What is life like for you as a mother living here and living now?

The introductory question that opened a frank and personal conversation around the issues that BME parents experience when raising their children. Discussions were around the following:

  • Occasional limitations of language leading to poor communication and understanding.
  • Listening to and acting on information from peers as opposed to professionals.
  • Inadequate or inaccurate information has led to an escalation of problems that could have been dealt with more efficiently if parents had been directed appropriately in the first instance.
  • The complexity around building meaningful and trusting relationships within the family.
  • Parents often feel they are being judged.
  • Knowing what is right, what is wrong, what is acceptable and what is unacceptable when raising children.
  • Knowing all parents go through the same dilemmas and experience the same anxieties.
  • Understanding the different levels or forms of discipline and their effectiveness. 
  • A real fear of the consequences of the actions taken by parents.
  • The occasional unsettling behaviours between parents and professionals when dealing with possible conflict due to misinterpretations of a situation.
  • Cultural, religious and spiritual differences and how they impact on parenting skills.
  • How we react to situations can sometimes bring about the wrong outcome – fight or flight.
  • Children affirming their rights and almost holding parents to ransom!
  • Social media, the massive global impact it has and the challenges it can create. 
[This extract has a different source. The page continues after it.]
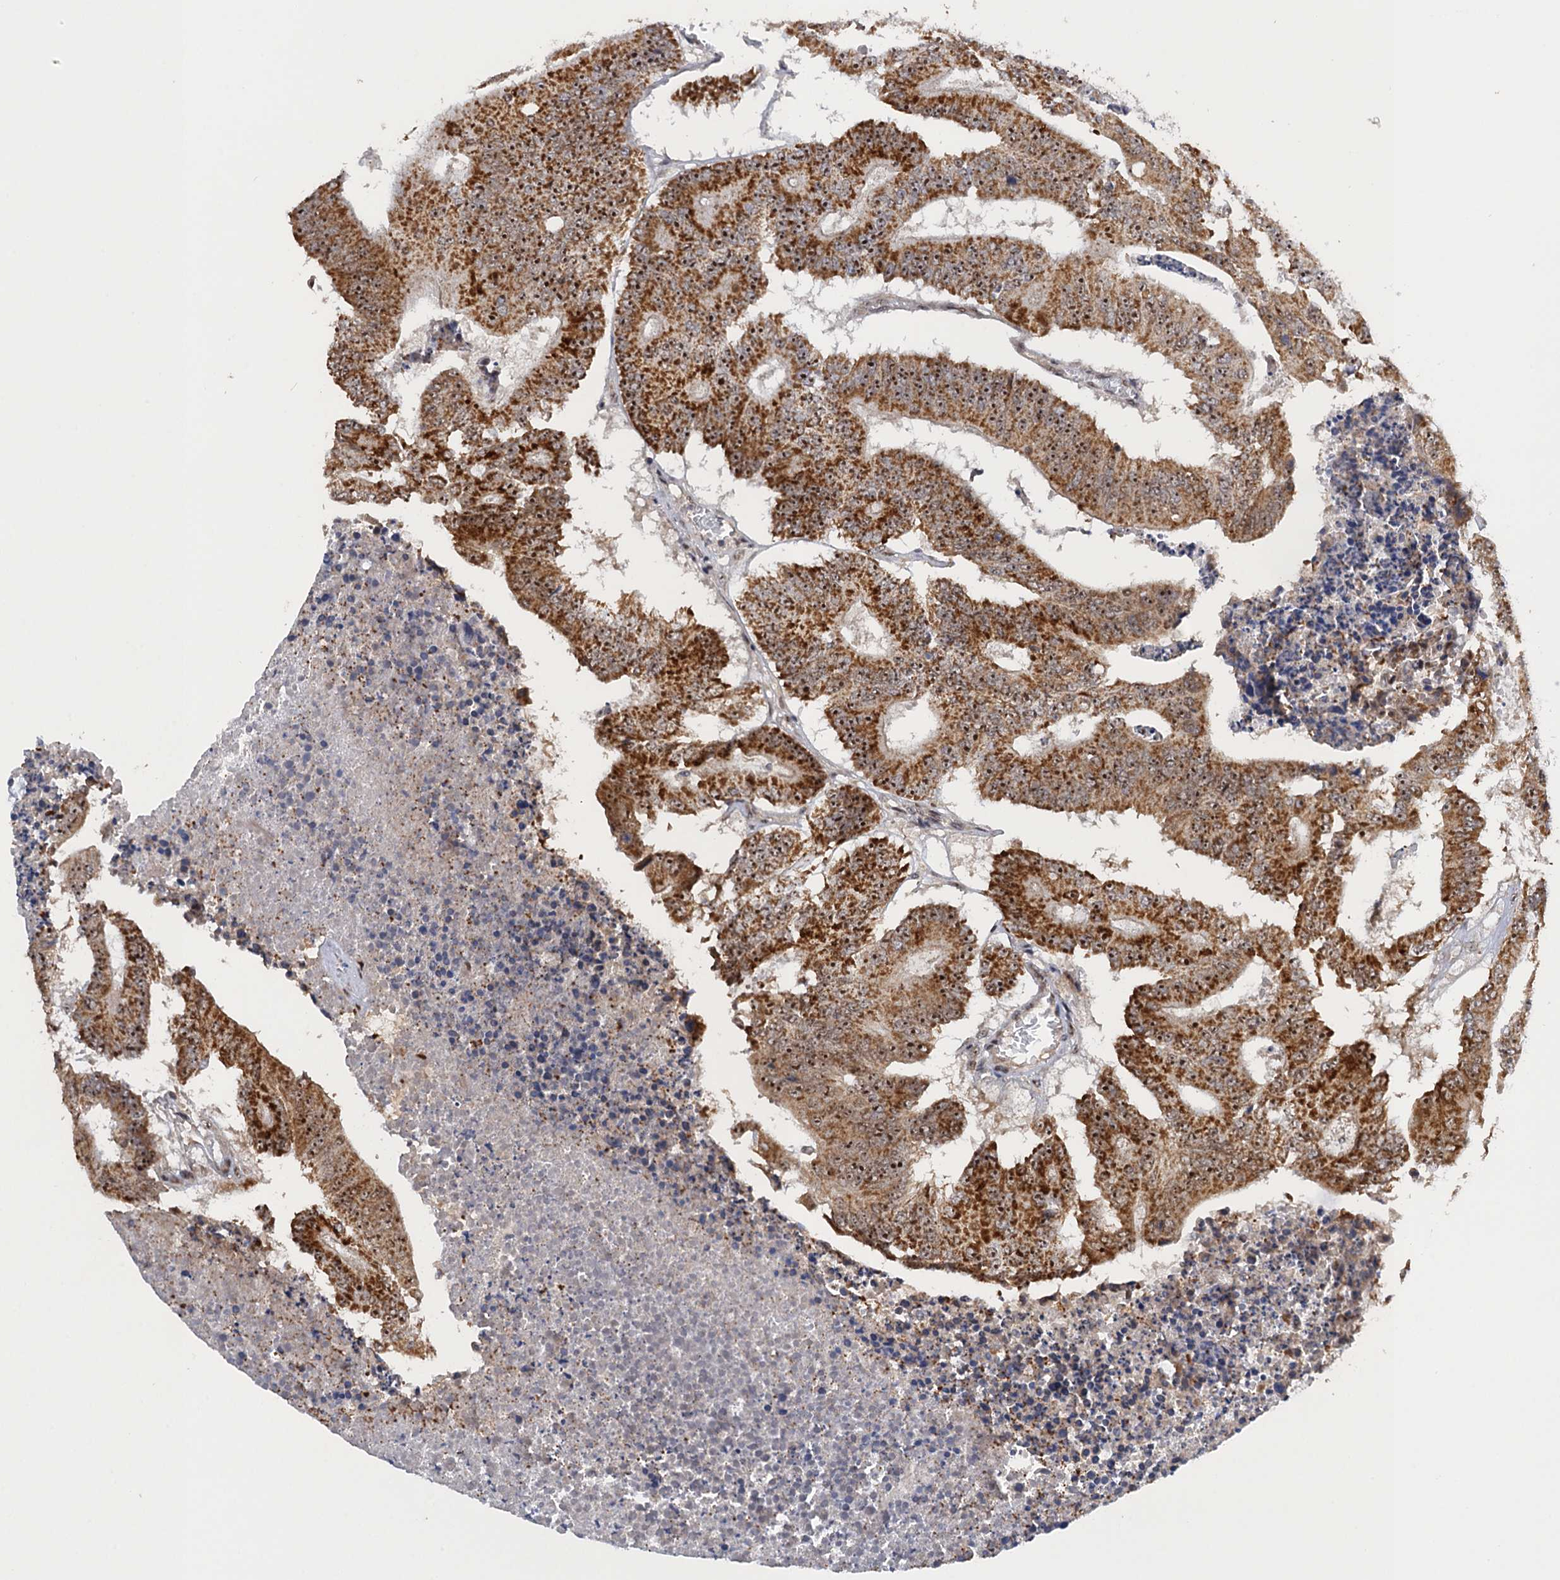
{"staining": {"intensity": "moderate", "quantity": ">75%", "location": "cytoplasmic/membranous,nuclear"}, "tissue": "colorectal cancer", "cell_type": "Tumor cells", "image_type": "cancer", "snomed": [{"axis": "morphology", "description": "Adenocarcinoma, NOS"}, {"axis": "topography", "description": "Colon"}], "caption": "Colorectal cancer stained with immunohistochemistry shows moderate cytoplasmic/membranous and nuclear staining in approximately >75% of tumor cells.", "gene": "ZAR1L", "patient": {"sex": "male", "age": 87}}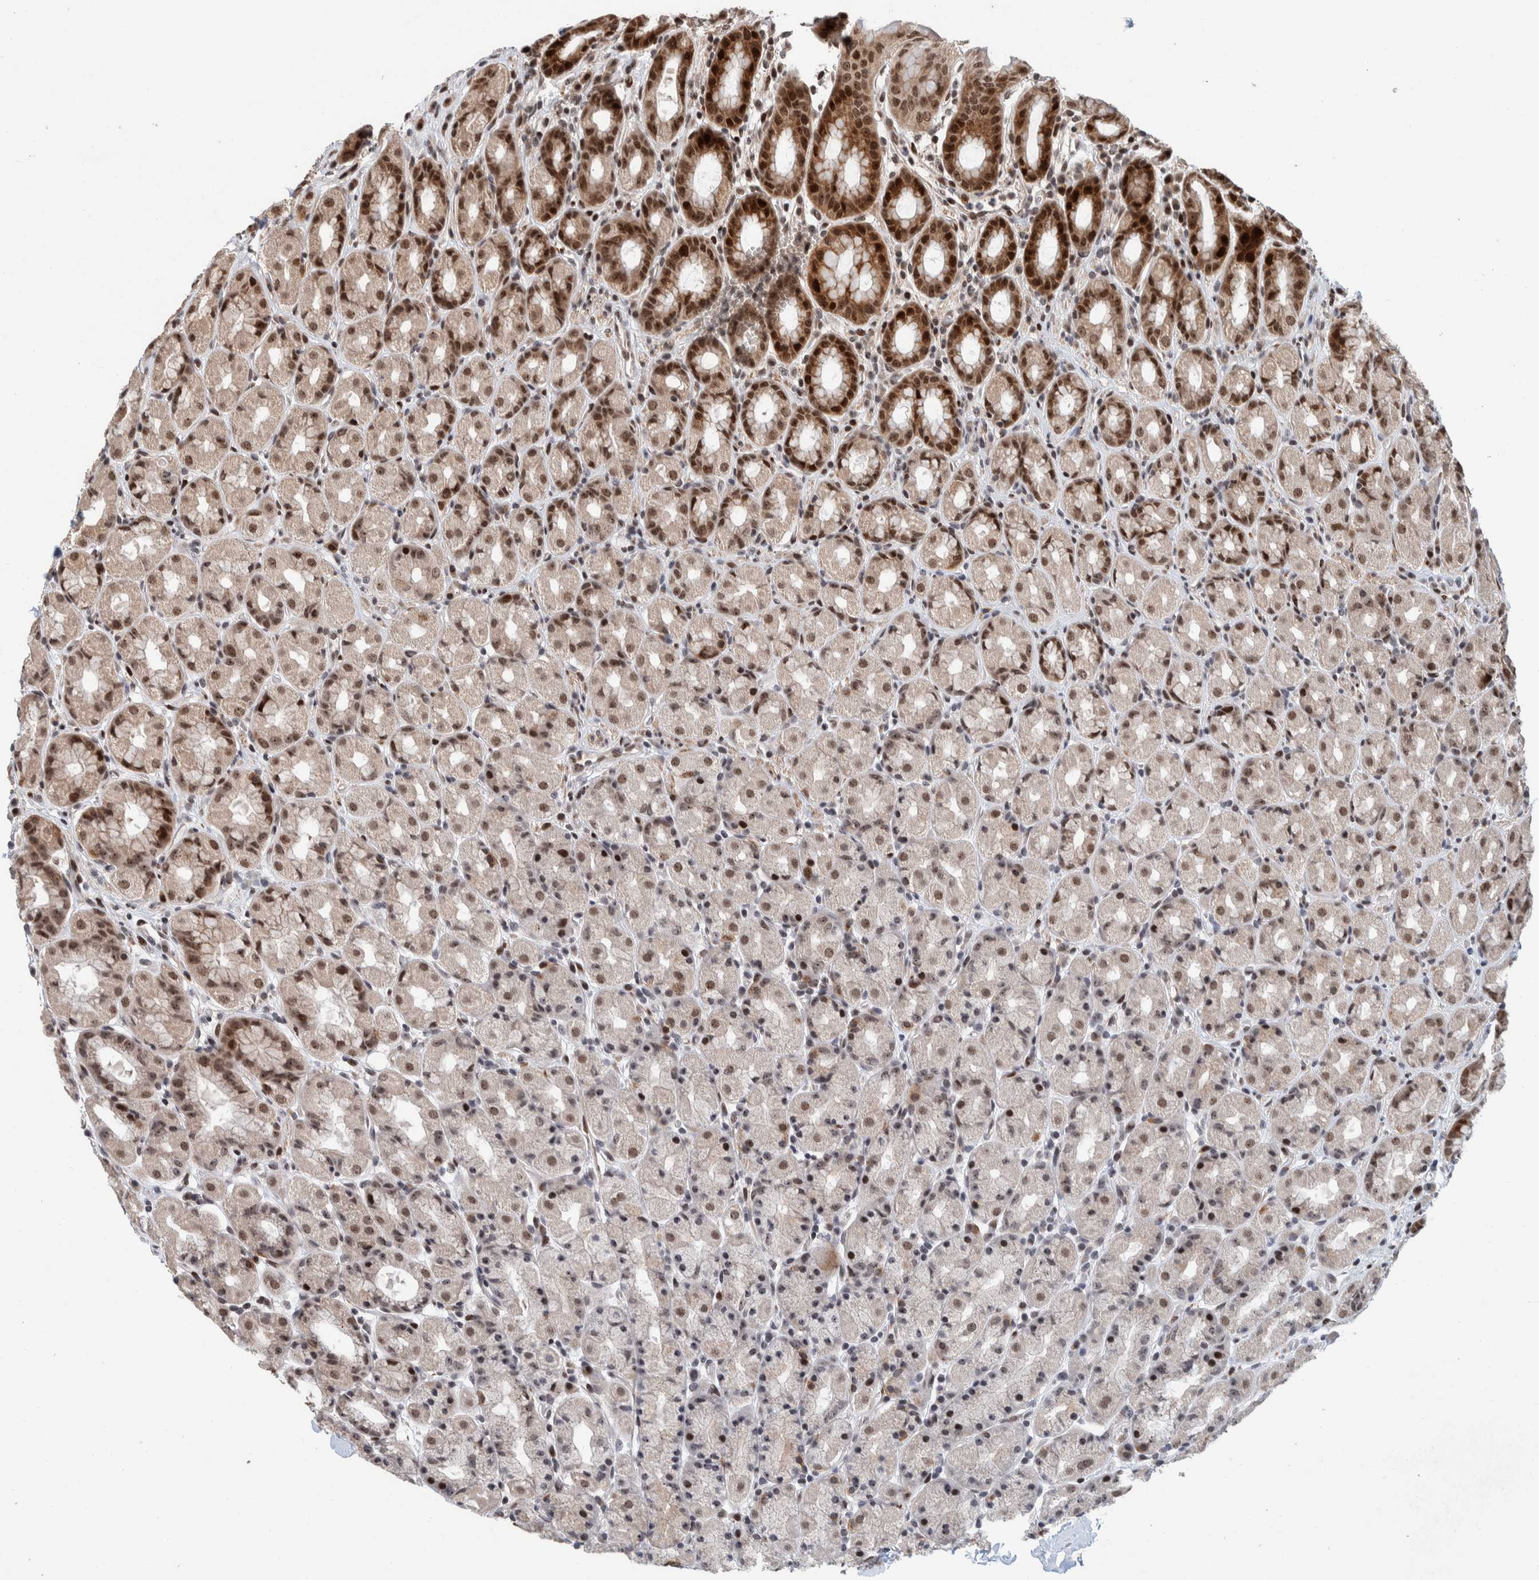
{"staining": {"intensity": "strong", "quantity": ">75%", "location": "cytoplasmic/membranous,nuclear"}, "tissue": "stomach", "cell_type": "Glandular cells", "image_type": "normal", "snomed": [{"axis": "morphology", "description": "Normal tissue, NOS"}, {"axis": "topography", "description": "Stomach, upper"}], "caption": "DAB immunohistochemical staining of benign stomach exhibits strong cytoplasmic/membranous,nuclear protein positivity in approximately >75% of glandular cells. Nuclei are stained in blue.", "gene": "CHD4", "patient": {"sex": "male", "age": 68}}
  • Peer pressure from school, social media, sports, extracurricular activities and TV. 
  • Increased knowledge of how children’s brains develop and how this affects their behaviour.
  • Restorative approach to raising children
  • Expectations of healthcare, educational and government bodies with some direction too.
  • A need for further input and structured training for parents.
  • The interpretation of spoken language for everyone may be slightly different, therefore producing varying outcomes.
  • Conflicting information often causes confusion.
  • Cultures, values and expectations differ.
  • Little or no knowledge of processes can make parents feel inadequate, distressed and overwhelmed.
  • Early intervention often means a more effective outcome.
  • A need to look at identifying and then tailoring a plan to meet specific needs.
  • Educating ‘in-laws’ too as they are often dominant within a relationship.
  • Parenting practices are often rooted in history so move through generations.
  • Gender inequality, expectations and the role of men within the family.
  • It’s perfectly acceptable to ask for help. (it’s a sign of intelligent reasoning)
  • A broader understanding allows us to offer more help and support to others.
  • Developing a ‘My Family Plan’
  • The introduction of champions, advocates, befrienders and/or peer supporters.
  • Managing conflict, emotional wellbeing, emotional regulation and child development were identified as required training for the future.